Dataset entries

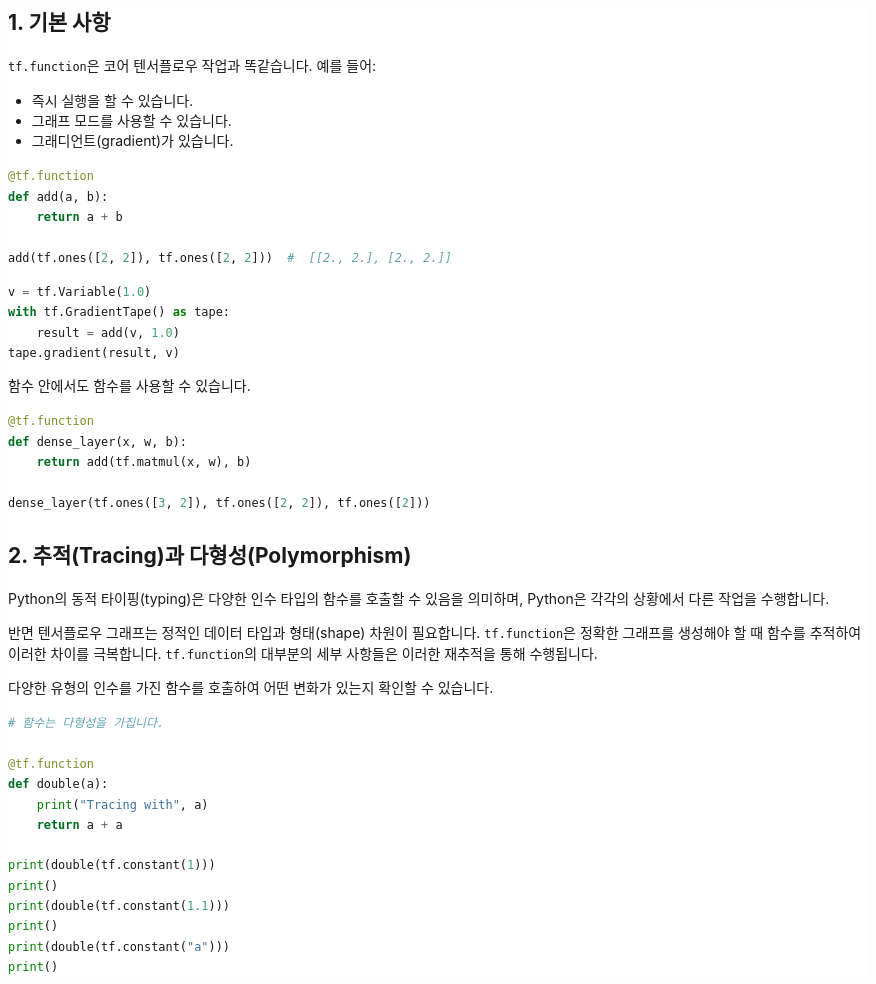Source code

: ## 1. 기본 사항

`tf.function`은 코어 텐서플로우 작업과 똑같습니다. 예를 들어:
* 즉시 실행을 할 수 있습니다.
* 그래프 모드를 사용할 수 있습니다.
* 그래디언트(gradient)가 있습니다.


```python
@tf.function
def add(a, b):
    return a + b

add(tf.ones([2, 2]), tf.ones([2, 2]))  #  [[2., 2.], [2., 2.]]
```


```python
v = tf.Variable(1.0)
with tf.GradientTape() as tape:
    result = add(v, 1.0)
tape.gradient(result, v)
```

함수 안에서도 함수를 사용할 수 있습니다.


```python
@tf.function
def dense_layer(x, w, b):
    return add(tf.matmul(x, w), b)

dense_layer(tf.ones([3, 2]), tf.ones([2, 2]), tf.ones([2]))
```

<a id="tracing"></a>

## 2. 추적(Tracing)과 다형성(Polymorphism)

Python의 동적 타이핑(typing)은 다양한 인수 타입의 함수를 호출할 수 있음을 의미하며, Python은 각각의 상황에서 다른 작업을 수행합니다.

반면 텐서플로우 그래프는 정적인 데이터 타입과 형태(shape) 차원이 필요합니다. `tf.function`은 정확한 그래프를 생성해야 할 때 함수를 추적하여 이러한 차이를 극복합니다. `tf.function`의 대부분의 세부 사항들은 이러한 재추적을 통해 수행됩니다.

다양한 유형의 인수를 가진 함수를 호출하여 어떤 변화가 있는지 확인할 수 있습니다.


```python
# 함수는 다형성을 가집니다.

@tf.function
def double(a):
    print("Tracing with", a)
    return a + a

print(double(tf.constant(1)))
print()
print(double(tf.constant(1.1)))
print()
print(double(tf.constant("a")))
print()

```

## Work to be completed
Nothing but the lines from the one containing "실행을 할 수 있습니다." through the final line of the data above is to be reproduced, each exactly as written.

## Response to this exercise
* 즉시 실행을 할 수 있습니다.
* 그래프 모드를 사용할 수 있습니다.
* 그래디언트(gradient)가 있습니다.


```python
@tf.function
def add(a, b):
    return a + b

add(tf.ones([2, 2]), tf.ones([2, 2]))  #  [[2., 2.], [2., 2.]]
```


```python
v = tf.Variable(1.0)
with tf.GradientTape() as tape:
    result = add(v, 1.0)
tape.gradient(result, v)
```

함수 안에서도 함수를 사용할 수 있습니다.


```python
@tf.function
def dense_layer(x, w, b):
    return add(tf.matmul(x, w), b)

dense_layer(tf.ones([3, 2]), tf.ones([2, 2]), tf.ones([2]))
```

<a id="tracing"></a>

## 2. 추적(Tracing)과 다형성(Polymorphism)

Python의 동적 타이핑(typing)은 다양한 인수 타입의 함수를 호출할 수 있음을 의미하며, Python은 각각의 상황에서 다른 작업을 수행합니다.

반면 텐서플로우 그래프는 정적인 데이터 타입과 형태(shape) 차원이 필요합니다. `tf.function`은 정확한 그래프를 생성해야 할 때 함수를 추적하여 이러한 차이를 극복합니다. `tf.function`의 대부분의 세부 사항들은 이러한 재추적을 통해 수행됩니다.

다양한 유형의 인수를 가진 함수를 호출하여 어떤 변화가 있는지 확인할 수 있습니다.


```python
# 함수는 다형성을 가집니다.

@tf.function
def double(a):
    print("Tracing with", a)
    return a + a

print(double(tf.constant(1)))
print()
print(double(tf.constant(1.1)))
print()
print(double(tf.constant("a")))
print()

```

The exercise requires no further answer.